# [Saved entries]
=== Section Start ===

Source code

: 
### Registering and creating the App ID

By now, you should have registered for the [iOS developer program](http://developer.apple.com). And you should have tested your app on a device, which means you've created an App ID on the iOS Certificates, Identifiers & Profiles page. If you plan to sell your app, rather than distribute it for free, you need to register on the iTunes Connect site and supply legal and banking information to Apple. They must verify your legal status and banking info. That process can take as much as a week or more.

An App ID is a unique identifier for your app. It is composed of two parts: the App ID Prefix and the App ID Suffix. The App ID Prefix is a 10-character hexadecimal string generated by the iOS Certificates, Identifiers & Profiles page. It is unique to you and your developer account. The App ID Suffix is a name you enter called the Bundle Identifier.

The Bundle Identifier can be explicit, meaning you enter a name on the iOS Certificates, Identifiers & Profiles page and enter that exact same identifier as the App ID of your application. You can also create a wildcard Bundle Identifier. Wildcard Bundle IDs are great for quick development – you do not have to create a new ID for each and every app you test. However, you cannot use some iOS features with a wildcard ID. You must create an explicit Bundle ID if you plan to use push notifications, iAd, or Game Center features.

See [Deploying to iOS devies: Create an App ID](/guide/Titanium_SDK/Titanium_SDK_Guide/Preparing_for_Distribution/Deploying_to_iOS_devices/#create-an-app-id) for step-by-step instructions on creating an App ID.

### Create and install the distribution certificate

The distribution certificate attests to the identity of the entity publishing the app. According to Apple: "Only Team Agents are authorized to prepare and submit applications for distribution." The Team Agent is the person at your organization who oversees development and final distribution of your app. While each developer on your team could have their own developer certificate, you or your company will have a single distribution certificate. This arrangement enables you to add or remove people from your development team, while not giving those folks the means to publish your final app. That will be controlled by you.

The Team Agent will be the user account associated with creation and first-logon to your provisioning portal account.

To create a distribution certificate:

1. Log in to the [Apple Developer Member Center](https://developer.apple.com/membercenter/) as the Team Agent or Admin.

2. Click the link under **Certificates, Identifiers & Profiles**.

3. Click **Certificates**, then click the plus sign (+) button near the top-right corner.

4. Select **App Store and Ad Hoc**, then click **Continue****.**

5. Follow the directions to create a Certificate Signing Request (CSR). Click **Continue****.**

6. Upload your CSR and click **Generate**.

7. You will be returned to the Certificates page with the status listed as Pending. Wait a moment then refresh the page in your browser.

=== Section End ===

# [Directive]
Only those lines of the entries above that run from the line containing "See [Deploying to" to the line containing "6. Upload your CSR and click **Generate**.", both included, should be transcribed exactly.

# [Solution]
See [Deploying to iOS devies: Create an App ID](/guide/Titanium_SDK/Titanium_SDK_Guide/Preparing_for_Distribution/Deploying_to_iOS_devices/#create-an-app-id) for step-by-step instructions on creating an App ID.

### Create and install the distribution certificate

The distribution certificate attests to the identity of the entity publishing the app. According to Apple: "Only Team Agents are authorized to prepare and submit applications for distribution." The Team Agent is the person at your organization who oversees development and final distribution of your app. While each developer on your team could have their own developer certificate, you or your company will have a single distribution certificate. This arrangement enables you to add or remove people from your development team, while not giving those folks the means to publish your final app. That will be controlled by you.

The Team Agent will be the user account associated with creation and first-logon to your provisioning portal account.

To create a distribution certificate:

1. Log in to the [Apple Developer Member Center](https://developer.apple.com/membercenter/) as the Team Agent or Admin.

2. Click the link under **Certificates, Identifiers & Profiles**.

3. Click **Certificates**, then click the plus sign (+) button near the top-right corner.

4. Select **App Store and Ad Hoc**, then click **Continue****.**

5. Follow the directions to create a Certificate Signing Request (CSR). Click **Continue****.**

6. Upload your CSR and click **Generate**.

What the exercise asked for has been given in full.